WHAT NEEDS TO BE DONE
Extract each line from the entries below that contains the word "Please".

===== TASK MATERIAL =====

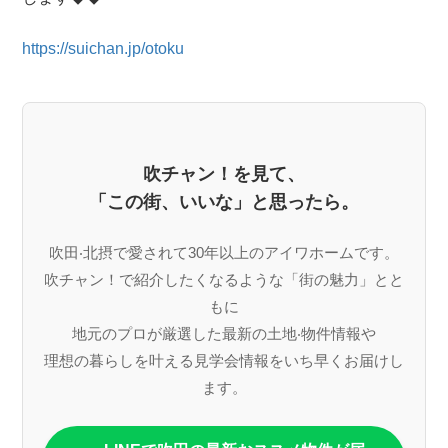
https://suichan.jp/otoku
吹チャン！を見て、
「この街、いいな」と思ったら。
吹⽥‧北摂で愛されて30年以上のアイワホームです。
吹チャン！で紹介したくなるような「街の魅⼒」とと
もに
地元のプロが厳選した最新の⼟地‧物件情報や
理想の暮らしを叶える⾒学会情報をいち早くお届けし
ます。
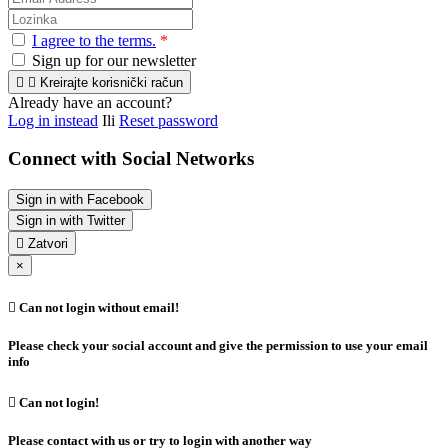
I agree to the terms.
*
Sign up for our newsletter


Kreirajte korisnički račun
Already have an account?
Log in instead
Ili
Reset password
Connect with Social Networks
Sign in with Facebook
Sign in with Twitter

Zatvori
×

Can not login without email!
Please check your social account and give the permission to use your email
info

Can not login!
Please contact with us or try to login with another way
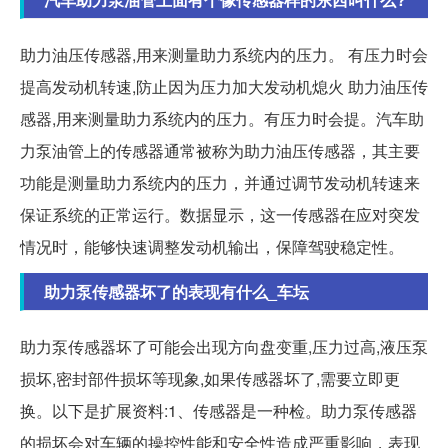
助力油压传感器,用来测量助力系统内的压力。 有压力时会
提高发动机转速,防止因为压力加大发动机熄火 助力油压传
感器,用来测量助力系统内的压力。有压力时会提。汽车助
力泵油管上的传感器通常被称为助力油压传感器，其主要
功能是测量助力系统内的压力，并通过调节发动机转速来
保证系统的正常运行。数据显示，这一传感器在应对突发
情况时，能够快速调整发动机输出，保障驾驶稳定性。
助力泵传感器坏了的表现有什么_车坛
助力泵传感器坏了可能会出现方向盘变重,压力过高,液压泵
损坏,密封部件损坏等现象,如果传感器坏了,需要立即更
换。以下是扩展资料:1、传感器是一种检。助力泵传感器
的损坏会对车辆的操控性能和安全性造成严重影响，表现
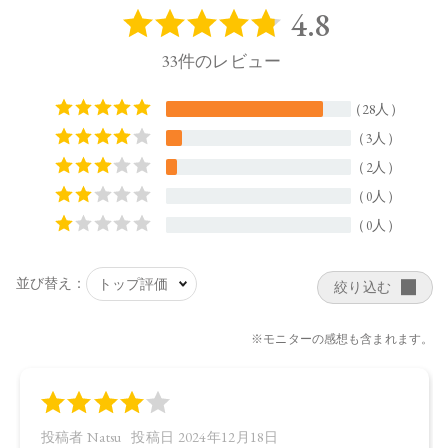
※通常はご注文より１～３営業日での発送となります。
商品によっては、お届けまで１～２週間かかる場合がござい
ますので予めご了承ください。
●パッケージはリニューアル等の理由により、写真と異なる場
合がございます。
●パッケージのリニューアル等の理由により、成分・処方が記
載と異なる場合がございます。
●予告なくパッケージ仕様が変更になる場合がございます。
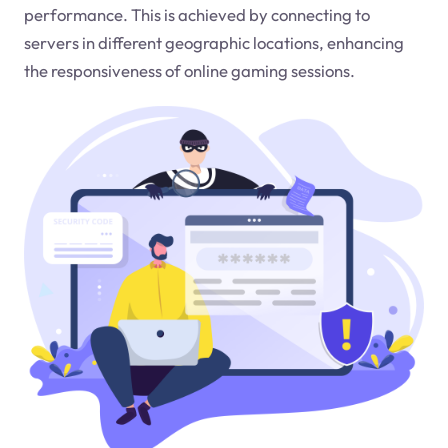
performance. This is achieved by connecting to
servers in different geographic locations, enhancing
the responsiveness of online gaming sessions.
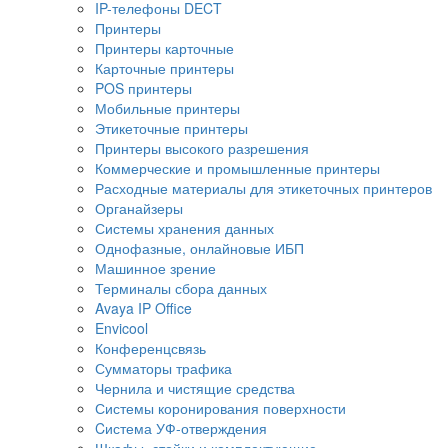
IP-телефоны DECT
Принтеры
Принтеры карточные
Карточные принтеры
POS принтеры
Мобильные принтеры
Этикеточные принтеры
Принтеры высокого разрешения
Коммерческие и промышленные принтеры
Расходные материалы для этикеточных принтеров
Органайзеры
Системы хранения данных
Однофазные, онлайновые ИБП
Машинное зрение
Терминалы сбора данных
Avaya IP Office
Envicool
Конференцсвязь
Сумматоры трафика
Чернила и чистящие средства
Системы коронирования поверхности
Cистема УФ-отверждения
Шкафы, стойки и комплектующие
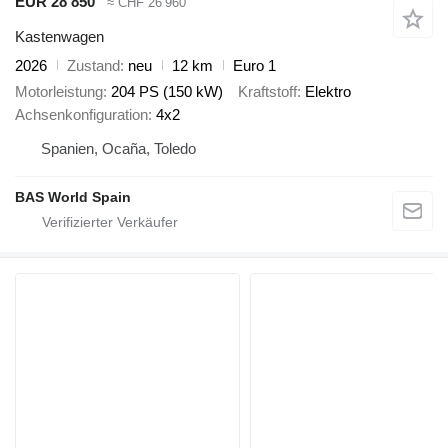
EUR 28’850
≈ CHF 26’960
Kastenwagen
2026
Zustand
neu
12 km
Euro 1
Motorleistung
204 PS (150 kW)
Kraftstoff
Elektro
Achsenkonfiguration
4x2
Spanien, Ocaña, Toledo
BAS World Spain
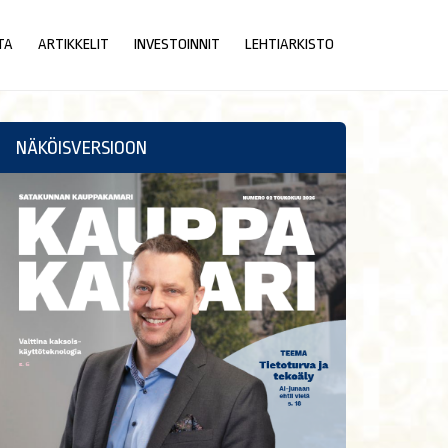
TA
ARTIKKELIT
INVESTOINNIT
LEHTIARKISTO
NÄKÖISVERSIOON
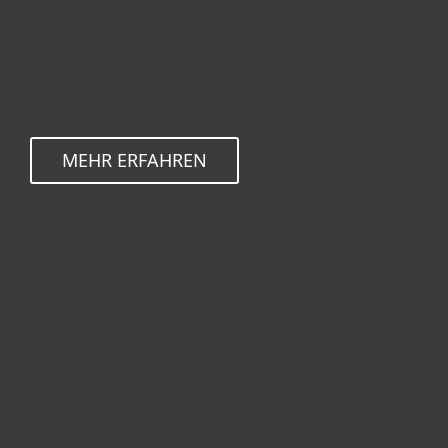
MEHR ERFAHREN
Heimanwender
Unternehmen
ESET Partner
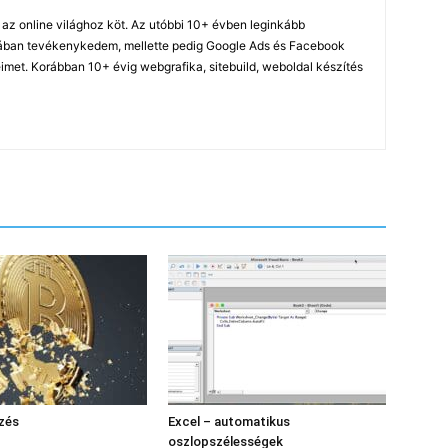
z online világhoz köt. Az utóbbi 10+ évben leginkább
ában tevékenykedem, mellette pedig Google Ads és Facebook
imet. Korábban 10+ évig webgrafika, sitebuild, weboldal készítés
ezés
Excel – automatikus
oszlopszélességek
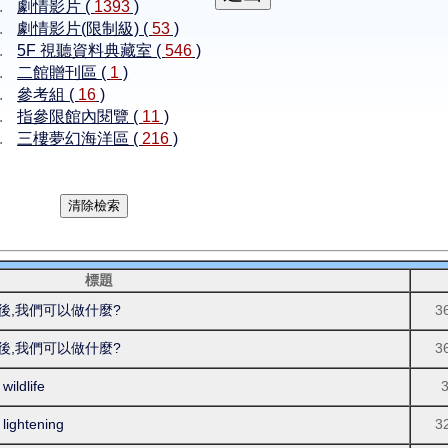
劇情影片 (
1393
)
劇情影片(限制級) (
53
)
5F 視聽資料典藏室 (
546
)
二館贈刊區 (
1
)
參考組 (
16
)
指參限館內閱覽 (
11
)
三樓夢幻海洋區 (
216
)
標題
之後,我們可以做什麼?
3
之後,我們可以做什麼?
3
ldlife
ightening
3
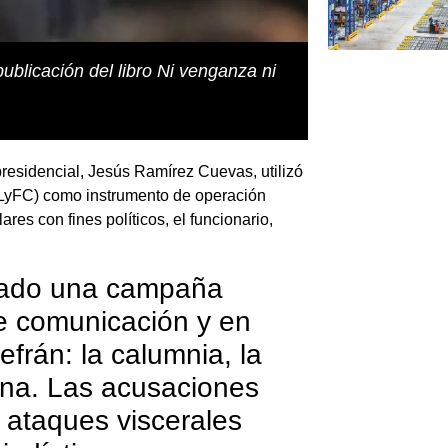
blicación del libro Ni venganza ni
residencial, Jesús Ramírez Cuevas, utilizó
(LyFC) como instrumento de operación
ares con fines políticos, el funcionario,
atado una campaña
e comunicación y en
efrán: la calumnia, la
zna. Las acusaciones
 ataques viscerales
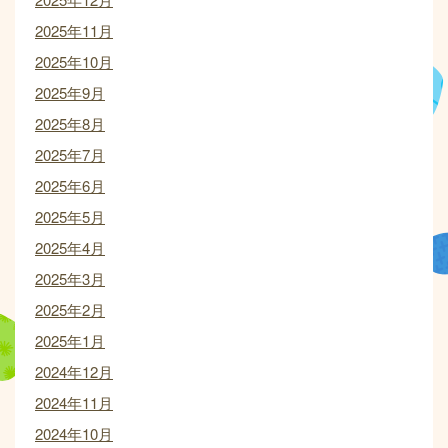
2025年11月
2025年10月
2025年9月
2025年8月
2025年7月
2025年6月
2025年5月
2025年4月
2025年3月
2025年2月
2025年1月
2024年12月
2024年11月
2024年10月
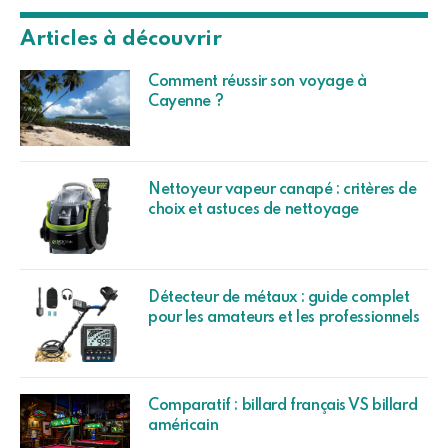
Articles à découvrir
Comment réussir son voyage à
Cayenne ?
Nettoyeur vapeur canapé : critères de
choix et astuces de nettoyage
Détecteur de métaux : guide complet
pour les amateurs et les professionnels
Comparatif : billard français VS billard
américain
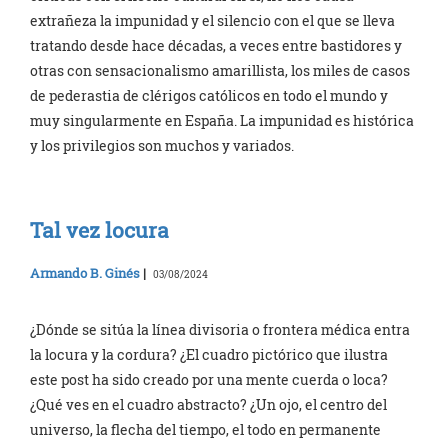
extrañeza la impunidad y el silencio con el que se lleva
tratando desde hace décadas, a veces entre bastidores y
otras con sensacionalismo amarillista, los miles de casos
de pederastia de clérigos católicos en todo el mundo y
muy singularmente en España. La impunidad es histórica
y los privilegios son muchos y variados.
Tal vez locura
Armando B. Ginés
|
03/08/2024
¿Dónde se sitúa la línea divisoria o frontera médica entra
la locura y la cordura? ¿El cuadro pictórico que ilustra
este post ha sido creado por una mente cuerda o loca?
¿Qué ves en el cuadro abstracto? ¿Un ojo, el centro del
universo, la flecha del tiempo, el todo en permanente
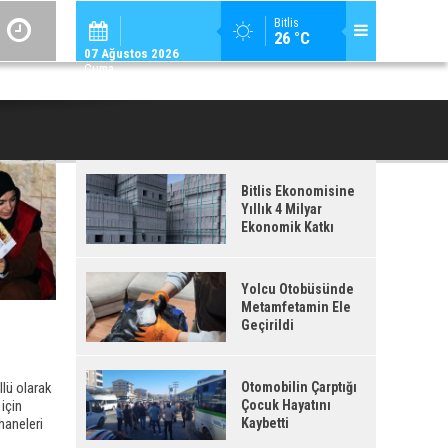
ADİLCEVAZ / 12:
Bitlis
26 °C
ADILCEVAZ'DA KUDUZ VAKASI TESPIT EDILEN KÖY, KARANTINAYA ALIN
07 Ağustos 2026
Cuma
Bitlis Ekonomisine
Yıllık 4 Milyar
Ekonomik Katkı
Yolcu Otobüsünde
Metamfetamin Ele
Geçirildi
llü olarak
Otomobilin Çarptığı
 için
Çocuk Hayatını
haneleri
Kaybetti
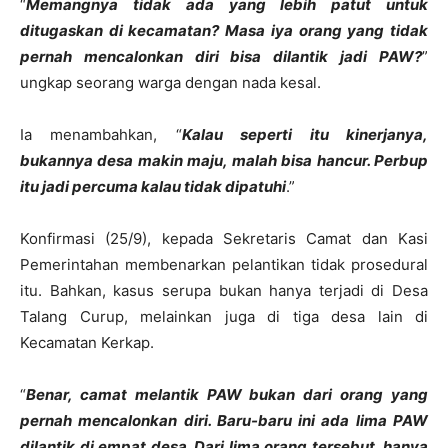
“
Memangnya tidak ada yang lebih patut untuk
ditugaskan di kecamatan? Masa iya orang yang tidak
pernah mencalonkan diri bisa dilantik jadi PAW?
”
ungkap seorang warga dengan nada kesal.
Ia menambahkan, “
Kalau seperti itu kinerjanya,
bukannya desa makin maju, malah bisa hancur. Perbup
itu jadi percuma kalau tidak dipatuhi
.”
Konfirmasi (25/9), kepada Sekretaris Camat dan Kasi
Pemerintahan membenarkan pelantikan tidak prosedural
itu. Bahkan, kasus serupa bukan hanya terjadi di Desa
Talang Curup, melainkan juga di tiga desa lain di
Kecamatan Kerkap.
“
Benar, camat melantik PAW bukan dari orang yang
pernah mencalonkan diri. Baru-baru ini ada lima PAW
dilantik di empat desa. Dari lima orang tersebut, hanya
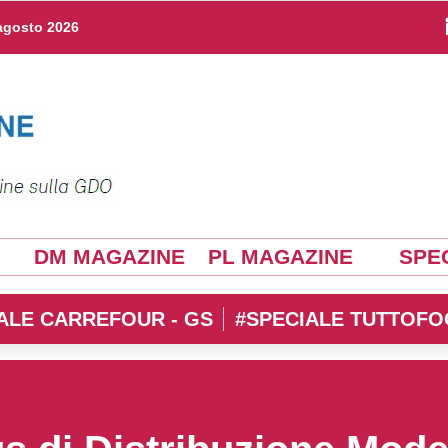
agosto 2026
DM MAGAZINE
PL MAGAZINE
SPEC
ALE CARREFOUR - GS
#SPECIALE TUTTOFO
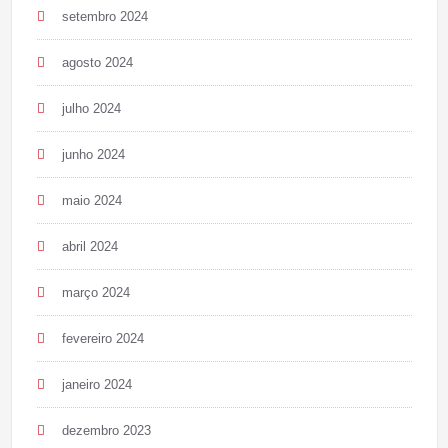
setembro 2024
agosto 2024
julho 2024
junho 2024
maio 2024
abril 2024
março 2024
fevereiro 2024
janeiro 2024
dezembro 2023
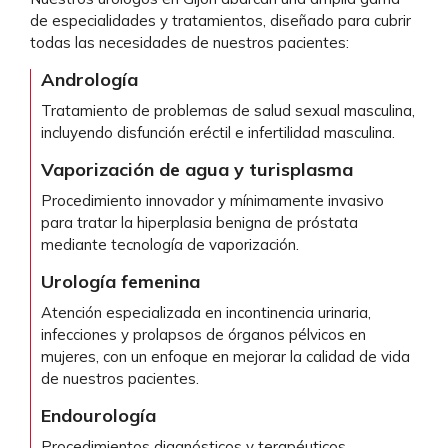
de especialidades y tratamientos, diseñado para cubrir
todas las necesidades de nuestros pacientes:
Andrología
Tratamiento de problemas de salud sexual masculina,
incluyendo disfunción eréctil e infertilidad masculina.
Vaporización de agua y turisplasma
Procedimiento innovador y mínimamente invasivo
para tratar la hiperplasia benigna de próstata
mediante tecnología de vaporización.
Urología femenina
Atención especializada en incontinencia urinaria,
infecciones y prolapsos de órganos pélvicos en
mujeres, con un enfoque en mejorar la calidad de vida
de nuestros pacientes.
Endourología
Procedimientos diagnósticos y terapéuticos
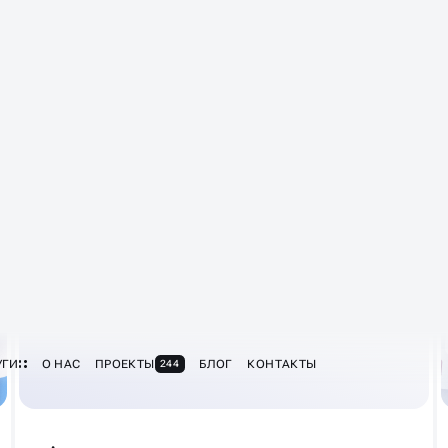
Изучаем конкурентов по ключевым
фразам
Проверяем до 1000 фраз по частоте,
географии и сезонности
Кластеризуем ключи: горячие, тёплые,
холодные
Проверяем минус-слова и предложения по
новым сегментам
Анализируем расходы и находим точки
роста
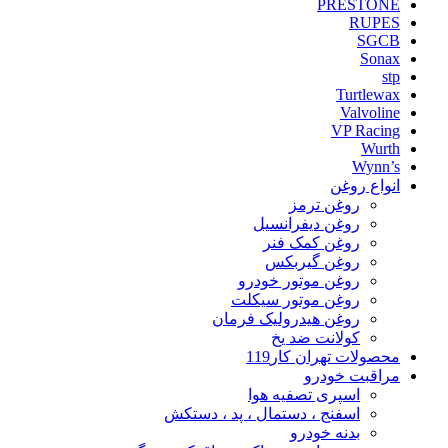
PRESTONE
RUPES
SGCB
Sonax
stp
Turtlewax
Valvoline
VP Racing
Wurth
Wynn’s
انواع روغن
روغن ترمز
روغن دیفرانسیل
روغن کمک فنر
روغن گیربکس
روغن موتور خودرو
روغن موتور سیکلت
روغن هیدرولیک فرمان
کولانت ضد یخ
محصولات تهران کار119
مراقبت خودرو
اسپری تصفیه هوا
اسفنج ، دستمال ، پد ، دستکش
بدنه خودرو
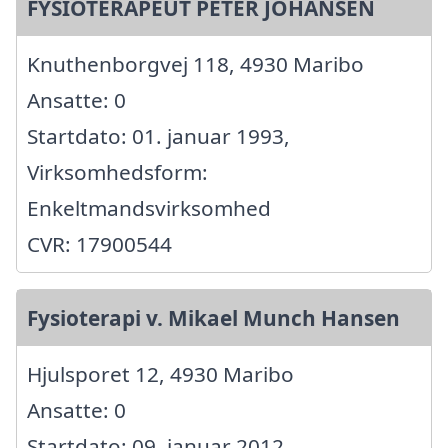
FYSIOTERAPEUT PETER JOHANSEN
Knuthenborgvej 118, 4930 Maribo
Ansatte: 0
Startdato: 01. januar 1993,
Virksomhedsform:
Enkeltmandsvirksomhed
CVR: 17900544
Fysioterapi v. Mikael Munch Hansen
Hjulsporet 12, 4930 Maribo
Ansatte: 0
Startdato: 09. januar 2012,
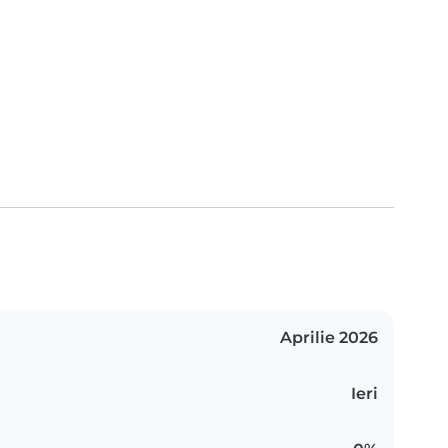
Aprilie 2026
Ieri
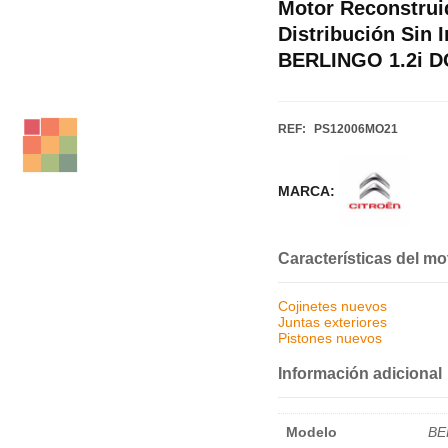
Motor Reconstrui
Distribución Sin
BERLINGO 1.2i D
REF:
PS12006MO21
MARCA:
Características del mo
Cojinetes nuevos
Juntas exteriores
Pistones nuevos
Información adicional
Modelo
BE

=====

TASK OUTPUT
Please check your social account and give the permission to use your email
Please contact with us or try to login with another way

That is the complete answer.